▶ _Tarea_: Continúa, por favor, el extracto sobre la Venezuela bolivariana que aparece más abajo, a partir de su última oración.
------ Extracto ------
He estado muy atento a la información, opiniones y comentarios que se hacen sobre Venezuela en estos tiempos. En particular me ha llamado la atención el enfoque que ofrecen diversos medios de comunicación de masas nacionales e internacionales. Pareciera que todos se han puesto de acuerdo para demonizar a como dé lugar a ese país caribeño-latinoamericano, a su dirección política y sobre todo al proceso político-social que se ha venido dando allí desde hace casi dos décadas, conocido como Revolución Bolivariana. La desinformación, las medias verdades y la manipulación mediática son la orden del día.

Venezuela Bolivariana no es una sucursal del paraíso terrenal ni una extensión del cielo en la Tierra. Quienes allí viven y luchan son seres humanos que sienten y padecen, que realizan genialidades al mismo tiempo que cometen errores. A veces, errores importantes. Otras veces intervienen incapacidades o limitaciones fruto de numerosos factores, en general más allá de la voluntad de dirigentes y administradores del proceso.  Lo que acontece en la tierra de Bolívar ocurre entre mortales.

Pero en lo esencial, más allá de la epidermis propensa a veces a confusiones o malentendidos, desde 1998 en la Venezuela de Hugo Chávez Frías han ido ocurriendo cambios muy importantes, de alcance profundo y radical, que explican la alegría de quienes le respaldan y el desasosiego de quienes se oponen a como dé lugar a esos cambios y, particularmente, a los que están por venir. Son, de alguna manera, dolores de parto.

La actitud violenta e intolerante de los opositores de la Revolución Bolivariana desatada durante los pasados meses tiene una razón muy clara. Es que las cartas se han ido poniendo sobre la mesa aceleradamente. La oposición lo sabe y le resulta inadmisible. Por eso reaccionan desesperados y en cierto sentido, impotentes. Su anticomunismo visceral-guerra fría los retrata de cuerpo entero. Y su fascinación por Miami también. Su propuesta es la de siempre, entregarse a los intereses de Estados Unidos.

Venezuela Bolivariana camina hacia el socialismo. Así de sencillo. No hay disimulo ni subterfugios. Es la ruta seleccionada por los continuadores y continuadoras históricos del Libertador Simón Bolívar.
------ Material proporcionado ------
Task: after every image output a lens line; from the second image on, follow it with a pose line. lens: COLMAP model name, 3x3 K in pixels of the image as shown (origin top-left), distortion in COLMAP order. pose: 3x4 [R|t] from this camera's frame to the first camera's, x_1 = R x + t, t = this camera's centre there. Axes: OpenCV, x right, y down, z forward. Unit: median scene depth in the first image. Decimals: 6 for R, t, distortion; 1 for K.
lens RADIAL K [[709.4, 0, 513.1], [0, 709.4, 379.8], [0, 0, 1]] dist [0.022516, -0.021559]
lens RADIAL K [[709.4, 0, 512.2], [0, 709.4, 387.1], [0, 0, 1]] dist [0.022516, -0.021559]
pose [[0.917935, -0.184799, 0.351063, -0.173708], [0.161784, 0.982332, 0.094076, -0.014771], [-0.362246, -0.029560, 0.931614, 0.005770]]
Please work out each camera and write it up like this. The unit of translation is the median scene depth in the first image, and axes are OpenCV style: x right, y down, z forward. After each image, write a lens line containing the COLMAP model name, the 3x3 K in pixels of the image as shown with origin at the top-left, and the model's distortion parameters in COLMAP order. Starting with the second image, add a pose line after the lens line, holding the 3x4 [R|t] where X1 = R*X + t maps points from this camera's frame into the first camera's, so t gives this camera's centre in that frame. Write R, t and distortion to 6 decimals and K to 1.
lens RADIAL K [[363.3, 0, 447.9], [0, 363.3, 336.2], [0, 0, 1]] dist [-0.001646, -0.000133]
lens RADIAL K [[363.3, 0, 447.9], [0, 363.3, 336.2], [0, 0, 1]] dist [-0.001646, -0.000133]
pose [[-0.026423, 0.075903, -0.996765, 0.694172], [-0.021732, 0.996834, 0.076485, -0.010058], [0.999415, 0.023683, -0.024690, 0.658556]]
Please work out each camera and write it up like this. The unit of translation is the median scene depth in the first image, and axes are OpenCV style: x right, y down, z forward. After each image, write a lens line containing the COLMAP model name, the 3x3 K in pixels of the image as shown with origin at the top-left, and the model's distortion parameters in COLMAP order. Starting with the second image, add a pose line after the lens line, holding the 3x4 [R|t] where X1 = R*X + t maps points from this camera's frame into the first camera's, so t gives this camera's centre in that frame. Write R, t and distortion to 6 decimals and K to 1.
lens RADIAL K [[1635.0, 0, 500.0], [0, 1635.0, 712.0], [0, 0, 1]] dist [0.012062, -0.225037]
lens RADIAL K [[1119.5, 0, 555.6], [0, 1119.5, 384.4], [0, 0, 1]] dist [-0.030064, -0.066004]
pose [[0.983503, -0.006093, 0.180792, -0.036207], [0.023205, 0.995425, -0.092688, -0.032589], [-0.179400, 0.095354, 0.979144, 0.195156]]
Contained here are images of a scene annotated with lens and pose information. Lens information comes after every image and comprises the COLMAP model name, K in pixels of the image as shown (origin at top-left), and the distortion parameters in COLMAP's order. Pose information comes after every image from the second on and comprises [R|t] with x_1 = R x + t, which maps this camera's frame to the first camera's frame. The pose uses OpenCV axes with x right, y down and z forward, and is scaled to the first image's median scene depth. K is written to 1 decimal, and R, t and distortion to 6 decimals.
------
▶ _Espacio de respuesta_:
En 1998 Hugo Chávez rechazó ser un continuador pasivo de los partidos de Punto Fijo, que tras gobernar por varias décadas habían llevado al país a la corrupción mayor, a la dependencia desvergonzada y a la precariedad económica. Desde un primer momento lo dijo con todas las vocales y consonantes. Venezuela dejaría atrás el humillante neocolonialismo y abriría una ruta nueva al futuro, en plena libertad e independencia. A eso le llamó socialismo; si se quiere, socialismo del siglo XXI.

Como era de suponer, tamaña intención enfrentaría una tenaz resistencia--que no es un camino de rosas la ruta de las revoluciones, cuando pretenden ser verdaderas--. La primera complicación vendría al querer avanzar en la ruta revolucionaria desde procesos electorales, diseñados más bien para perpetuar los viejos y anquilosados regímenes de antaño. Chávez y la Revolución Bolivariana fueron ganando una tras otras cada elección, cada enfrentamiento, cada amenaza, incluyendo un golpe de Estado, sabotaje económico, intervención extranjera, campañas de difamación y otras tantas agresiones.

Casi veinte años después, con Nicolás Maduro al mando, la confrontación es directa. Los bandos están alineados. Es la soberanía nacional la que está en juego. Y el porvenir de América Latina y el Caribe al mismo tiempo. Bien sabemos que este dilema no se resolverá en uno o dos días--que el cambio de época que vivimos no es una línea recta sin obstáculos--.

Venezuela Bolivariana acepta el reto. Y quienes le respaldamos también.